Whole-Program Optimization Techniques in Compilers

compileroptimization

I just asked about the Polyhedral Model, and have looked into other compiler optimizations (Loop unrolling, Constant folding and propagation, Dead code elimination etc.).

But I haven't seen anything on entire program transformation/optimization. Wondering if there is anything on that topic, any materials or techniques. An example would be taking your whole program and reordering the function calls and variable uses at the scale of the whole program to make it more optimized (as opposed to at the scale of individual loops or basic blocks).

I'm specifically wondering how this optimizer would know to replace a high-level function (referencing multiple other functions/high-level functions) could be replaced by another function. Same with a set of these functions. The optimizer would have to somehow know the intent of the programmer it seems, but who knows maybe they've figured out a way.

Best Answer

Whole program optimization includes (practically, at least for C or C++ and similar languages) inlining across translation units, so is sometimes (improperly) called link-time optimization (LTO), but still is done by the compiler also running during the linking step. BTW, LTO existed at least since the 1990s (and probably even in the mainframe time, 1970s).

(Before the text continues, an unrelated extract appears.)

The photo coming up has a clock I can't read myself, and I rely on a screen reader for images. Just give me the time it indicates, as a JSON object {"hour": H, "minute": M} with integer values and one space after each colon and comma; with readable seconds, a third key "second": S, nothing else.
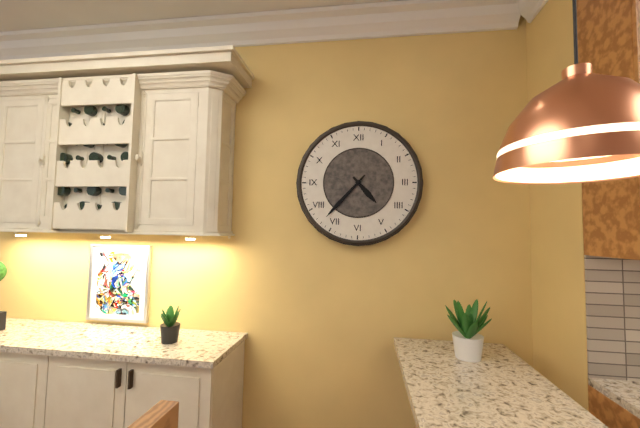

In practice, recent compilers such as GCC or Clang are able to do that, e.g. with the -flto optimization flag (to be passed, with some other flag like -O2, both at compile and at link time to gcc, clang, g++, clang++ etc...). That works essentially by almost duplicating the optimization effort: for every translation unit, the internal representation of the source code (e.g. some kind of GIMPLE for GCC) is also generated in the object files. At "link" time all these representations are optimized together again. So the overall compilation time (including "link-time optimization" which happens in the compiler...) is nearly doubled in practice.

However, link-time optimization is usually not worth the effort, since in practice you double the build time to gain only a few percents of performance at runtime of the compiled program (of course, there are exceptions to this rule-of-thumb observation).

Compilers for languages having an explicit notion of modules (and reifying their representation in some kind of data), or for homoiconic languages, may also whole program optimize in a different way (by still having a representation of the code of the entire program). Look into Stalin or PolyML (or even Ocaml or Go or SBCL sometimes) or CAIA or SELF for examples. Even the C++20 standard should have modules.

(I don't understand why researchers named their prototype software "Stalin". That name is so disgusting to me that I am psychologically unable to try that compiler. For future academics: please name your software carefully!)